Moving to looking at some of our ‘outside’ work its been caught in the same trap — us moving into space of working differently without having done the work to establish trust that we will follow through. And here is the next of the many dilemmas — the work doesn’t stop while you build the trust and safety.
My mind returns to governance because clarity of process — and the ability to build trust in that process — is one of the things can create the space to build the trust that is needed to work together in a different way.
As I think about a system of governance — the decision making layer of our operating model — I am thinking my way into it via our three principles:
Adaptive: Lots going on with this one — but two main things
- Making sure we can work iteratively, and experimentally but with discipline and direction (mission roadmaps should help with this)

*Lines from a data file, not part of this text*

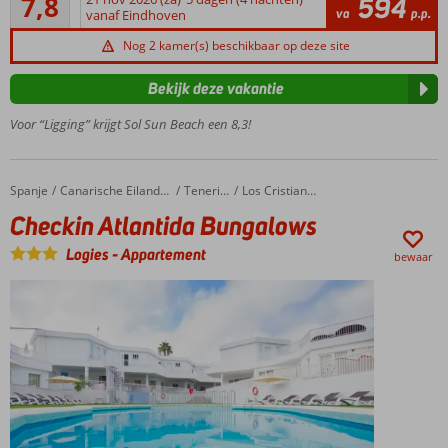
7,8
594
12
va
p.p.
vanaf Eindhoven
Gezinsvriendelijke
beoordelingen
voorzieningen
Nog 2 kamer(s) beschikbaar op deze site
Centraal
gelegen
Bekijk deze vakantie
in Costa
Voor “Ligging” krijgt Sol Sun Beach een 8,3!
Adeje
Groot
zwembad
met
Spanje
Checkin Atlantida Bungalows
Home
Canarische Eilanden
Tenerife
Los Cristianos
zonneterras
Checkin Atlantida Bungalows
Logies
-
Appartement
bewaar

- Making sure that we can, with data or external context, change our minds about something and take a different direction but at the same time put the lid on decisions and make sure that they stay made
Resilient: This one is about avoiding both single points of failure as well or resting too much power in too few people.
Participative: This is about the right people being part of the process — not about ALL of the people being part of the process. Deciding who the right people are is how we make sure we build inclusivity into our decision making as well as bridging between our operational core and strategic ambitions.
Underpinning all of this needs to be a drumbeat of corporate governance where we are checking in on the health of the system — finance, health and safety, safeguarding, workforce data — a regular pattern of making sure that we know how we are doing as an organisation. I want to add measures around our principles into this — and this all needs to be designed around data and dashboards not around painful reports. This drumbeat is what tells us how fast we can go and makes sure that as we work on changing things that we are not breaking anything important by accidents.
So — where does this leave us??
I see two ‘families’ of decisions — we could call them inside and outside:
- Inside:Corporate health checks and development of our operating model
- Outside:Delivery of our missions and implementation of Our Plan
In the inside group we would have things like our health and safety board, strategic finance and people boards as well as what we are currently calling our Design Authority which is where we are taking organisational shaping decisions. In this family the corporate leadership team meeting is programming and overseeing the decisions that sit in here.
On the outside group we could have different decision making spaces for each of the clusters of missions (more on this here) which specific spaces bringing created around time bounded pieces of work. I think it’s an interesting question as to how we programme and oversee this work and it could be the another aspect to a Design Authority.
The inside and outside work is joined together via the function we have been calling mission control — which is there to plan and programme the work we are doing. Its our answer to the need for a programme management office function (PMO) and is there to really reflect our adaptive principle as we attempt to deliver work iteratively with frequent checkins on prioritisation to reflect what can be charitably be called a dynamic context.
One final thought — uncertainty breeds decisions — or at least the need for them. There are fewer decisions when you know where you are going and even fewer when you know your route and you trust the people on it with you. Organisational culture is at least as important as the decision making system. Attitudes to risk, to learning and to scrutiny are vital if decisions are to move us forward and not paralyse us. And on a final fine thought, scrutiny of all forms is vital in a complex system. Only by being open to questioning and following the data can you build trust — anything else is a leap of faith.